The invention allows CO2-dry cleaning in the presence of water, but solves the problem caused by water which is present on CO2-dry-cleaned garments after the cleaning process. Equally, passing the cleaning fluid many times during the treatment process through a mechanical filter, effectively removes all solid particles, such as loose fibers, mites, and other particulate material, as it were, from the distribution equilibrium. In addition, certain surfactants used for detaching particulates from the substrate to be cleaned, e.g. of cationic type, are removed as well as they are strongly bound to the particulate material.
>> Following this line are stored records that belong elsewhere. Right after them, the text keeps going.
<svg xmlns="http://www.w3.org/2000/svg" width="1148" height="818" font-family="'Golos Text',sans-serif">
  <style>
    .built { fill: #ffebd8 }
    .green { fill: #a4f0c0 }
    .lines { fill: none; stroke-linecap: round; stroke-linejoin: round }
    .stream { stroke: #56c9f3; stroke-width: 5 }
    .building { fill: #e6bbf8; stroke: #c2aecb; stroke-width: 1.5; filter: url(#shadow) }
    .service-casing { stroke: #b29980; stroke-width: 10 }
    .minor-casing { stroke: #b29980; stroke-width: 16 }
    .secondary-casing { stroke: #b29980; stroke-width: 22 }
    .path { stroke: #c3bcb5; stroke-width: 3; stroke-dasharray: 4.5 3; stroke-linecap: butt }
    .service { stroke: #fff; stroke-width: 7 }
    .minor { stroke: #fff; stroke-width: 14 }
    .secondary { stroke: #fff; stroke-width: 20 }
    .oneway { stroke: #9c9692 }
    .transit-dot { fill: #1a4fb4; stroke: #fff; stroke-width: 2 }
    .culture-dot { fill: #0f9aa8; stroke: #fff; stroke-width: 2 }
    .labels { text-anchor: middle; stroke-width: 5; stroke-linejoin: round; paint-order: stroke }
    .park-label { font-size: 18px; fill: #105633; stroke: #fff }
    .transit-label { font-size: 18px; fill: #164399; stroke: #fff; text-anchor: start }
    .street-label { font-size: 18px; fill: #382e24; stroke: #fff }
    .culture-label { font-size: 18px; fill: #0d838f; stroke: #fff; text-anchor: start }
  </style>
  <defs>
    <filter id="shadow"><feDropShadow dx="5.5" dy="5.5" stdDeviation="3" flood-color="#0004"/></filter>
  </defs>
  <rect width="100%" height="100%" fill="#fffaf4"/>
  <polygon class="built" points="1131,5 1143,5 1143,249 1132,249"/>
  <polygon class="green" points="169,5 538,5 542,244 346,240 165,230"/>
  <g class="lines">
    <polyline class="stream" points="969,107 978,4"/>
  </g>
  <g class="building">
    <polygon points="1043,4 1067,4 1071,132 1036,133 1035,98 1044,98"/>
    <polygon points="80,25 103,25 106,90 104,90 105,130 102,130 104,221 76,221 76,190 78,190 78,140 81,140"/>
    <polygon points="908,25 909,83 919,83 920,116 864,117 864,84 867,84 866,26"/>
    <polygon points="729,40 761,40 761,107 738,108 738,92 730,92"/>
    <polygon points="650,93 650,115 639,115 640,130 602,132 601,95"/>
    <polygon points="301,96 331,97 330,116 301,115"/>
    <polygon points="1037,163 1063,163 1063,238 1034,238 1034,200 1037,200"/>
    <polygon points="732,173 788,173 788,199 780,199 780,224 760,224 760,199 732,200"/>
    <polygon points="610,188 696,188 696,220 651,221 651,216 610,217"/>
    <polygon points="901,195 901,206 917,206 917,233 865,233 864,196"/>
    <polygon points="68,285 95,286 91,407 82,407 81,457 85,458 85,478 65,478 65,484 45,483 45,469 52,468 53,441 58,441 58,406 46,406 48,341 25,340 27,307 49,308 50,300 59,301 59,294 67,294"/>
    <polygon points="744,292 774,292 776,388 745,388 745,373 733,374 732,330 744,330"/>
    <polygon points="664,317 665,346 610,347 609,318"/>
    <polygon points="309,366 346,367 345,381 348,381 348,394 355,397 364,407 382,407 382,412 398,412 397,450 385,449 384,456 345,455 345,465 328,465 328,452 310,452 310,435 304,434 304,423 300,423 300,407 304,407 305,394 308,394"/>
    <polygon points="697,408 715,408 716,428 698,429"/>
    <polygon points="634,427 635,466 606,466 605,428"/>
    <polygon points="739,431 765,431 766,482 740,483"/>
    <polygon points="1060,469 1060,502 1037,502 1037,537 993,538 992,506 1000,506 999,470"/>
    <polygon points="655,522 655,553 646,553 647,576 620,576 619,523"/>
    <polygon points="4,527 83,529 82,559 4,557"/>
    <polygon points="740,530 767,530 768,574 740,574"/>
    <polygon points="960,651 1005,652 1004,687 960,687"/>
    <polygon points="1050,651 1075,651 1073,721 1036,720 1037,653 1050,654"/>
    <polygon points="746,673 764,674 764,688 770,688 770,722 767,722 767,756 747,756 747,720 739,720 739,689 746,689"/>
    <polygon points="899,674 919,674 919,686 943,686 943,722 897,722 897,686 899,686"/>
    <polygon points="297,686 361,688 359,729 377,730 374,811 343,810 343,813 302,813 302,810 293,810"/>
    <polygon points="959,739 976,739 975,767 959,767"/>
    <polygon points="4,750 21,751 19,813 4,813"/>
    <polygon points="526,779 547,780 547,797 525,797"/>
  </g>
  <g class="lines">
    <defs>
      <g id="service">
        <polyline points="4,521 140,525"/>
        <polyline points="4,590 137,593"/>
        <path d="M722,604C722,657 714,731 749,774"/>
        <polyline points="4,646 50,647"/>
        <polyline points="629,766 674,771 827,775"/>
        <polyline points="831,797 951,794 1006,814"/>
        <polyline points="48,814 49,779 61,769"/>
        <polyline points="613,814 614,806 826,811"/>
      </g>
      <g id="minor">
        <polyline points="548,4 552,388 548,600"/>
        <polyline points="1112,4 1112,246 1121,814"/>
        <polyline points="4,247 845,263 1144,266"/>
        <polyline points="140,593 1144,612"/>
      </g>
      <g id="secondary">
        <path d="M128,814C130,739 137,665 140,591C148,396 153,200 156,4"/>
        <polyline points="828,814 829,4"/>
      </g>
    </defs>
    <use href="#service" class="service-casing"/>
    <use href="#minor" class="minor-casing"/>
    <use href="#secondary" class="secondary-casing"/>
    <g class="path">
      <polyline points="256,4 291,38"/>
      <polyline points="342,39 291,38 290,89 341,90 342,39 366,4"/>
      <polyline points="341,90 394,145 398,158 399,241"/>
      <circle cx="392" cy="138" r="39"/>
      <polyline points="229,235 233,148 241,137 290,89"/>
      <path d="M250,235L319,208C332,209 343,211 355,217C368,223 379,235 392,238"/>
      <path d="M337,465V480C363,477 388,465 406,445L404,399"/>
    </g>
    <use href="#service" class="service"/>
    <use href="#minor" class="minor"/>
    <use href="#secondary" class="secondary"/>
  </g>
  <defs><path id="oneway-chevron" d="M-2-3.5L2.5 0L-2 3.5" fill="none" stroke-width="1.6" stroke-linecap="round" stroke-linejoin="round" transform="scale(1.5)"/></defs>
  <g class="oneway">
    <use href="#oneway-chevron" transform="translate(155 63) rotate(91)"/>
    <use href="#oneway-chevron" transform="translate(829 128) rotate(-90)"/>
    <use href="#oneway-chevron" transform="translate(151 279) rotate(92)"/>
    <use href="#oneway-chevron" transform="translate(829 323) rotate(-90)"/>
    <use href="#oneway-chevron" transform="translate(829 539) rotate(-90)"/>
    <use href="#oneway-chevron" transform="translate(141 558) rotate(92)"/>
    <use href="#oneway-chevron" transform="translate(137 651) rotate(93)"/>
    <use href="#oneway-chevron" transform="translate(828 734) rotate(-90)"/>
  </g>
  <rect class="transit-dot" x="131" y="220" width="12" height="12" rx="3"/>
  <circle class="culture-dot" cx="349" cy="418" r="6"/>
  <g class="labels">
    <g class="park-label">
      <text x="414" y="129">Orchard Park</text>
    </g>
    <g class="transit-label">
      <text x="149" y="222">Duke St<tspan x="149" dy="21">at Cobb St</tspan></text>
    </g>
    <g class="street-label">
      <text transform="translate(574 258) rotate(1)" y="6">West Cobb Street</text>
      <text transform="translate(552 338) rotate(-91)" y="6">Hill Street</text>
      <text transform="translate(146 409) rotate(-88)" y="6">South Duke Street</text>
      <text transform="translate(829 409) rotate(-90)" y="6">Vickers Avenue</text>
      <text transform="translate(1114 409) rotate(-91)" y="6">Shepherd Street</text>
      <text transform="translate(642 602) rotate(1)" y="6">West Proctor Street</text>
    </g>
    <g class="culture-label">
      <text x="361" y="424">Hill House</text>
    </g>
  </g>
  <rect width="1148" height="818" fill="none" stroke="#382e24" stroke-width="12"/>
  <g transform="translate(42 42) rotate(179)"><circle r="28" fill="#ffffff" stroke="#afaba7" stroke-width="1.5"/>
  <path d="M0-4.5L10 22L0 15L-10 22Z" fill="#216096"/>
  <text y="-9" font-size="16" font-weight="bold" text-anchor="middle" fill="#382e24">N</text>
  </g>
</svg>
The prior art does not solve this type of problem.

In terms of additive management, the prior art solutions of injecting certain additives works effectively, however, the invention solves the problem that additives in powder form are introduced in too large chunks, causing problems such as point defects in colouration, or waste of possibly expensive additives, or extra labour for cleaning the pressure reactor and the like.

Claims (10)

1. Method for treating objects in a condensed gas wherein a cleaning chamber of a cleaning machine is at least partly filled with said condensed gas, in particular with liquid carbon dioxide, and wherein said objects are placed into said cleaning chamber and treated in said liquid carbon dioxide, characterized, in that a filtration or absorption device is placed into said cleaning machine, in particular into said cleaning chamber.
2. Method according to claim 1, wherein said filtration or absorption device is placed into a space, in particular a pipe, connected to and adjacent to said cleaning chamber.
3. Method according to claim 1 or 2, wherein a net filter is used as said filtration or absorption device.
4. Method according to any of claims 1 to 3, wherein said filtration or absorption device is placed in a pipe, and said condensed gas flows through said pipe continuously during the cleaning process.
5. Method according to claim 4, wherein said condensed gas is pumped through said pipe.
6. Method acccording to claim 4 or 5, wherein said pipe is also used for emptying said condensed gas into a recovery and distillation vessel.
7. Method according to any of claims 1 to 6, wherein said filtration or absorption device comprises a non-woven structure, of especially polypropylene fibers, which holds super-absorbent materials such as acrylates or highly hygroscopic materials.
8. Method according to any of claims 1 to 7, wherein an additive is passed through said filtration or absorption device and introduced into said cleaning chamber.
9. Method according to claim 8, wherein a dye as said additive is introduced into said cleaning chamber.
10. Method according to claim 8 or 9, wherein said additive in powder form is put into a net which is placed in the cleaning chamber.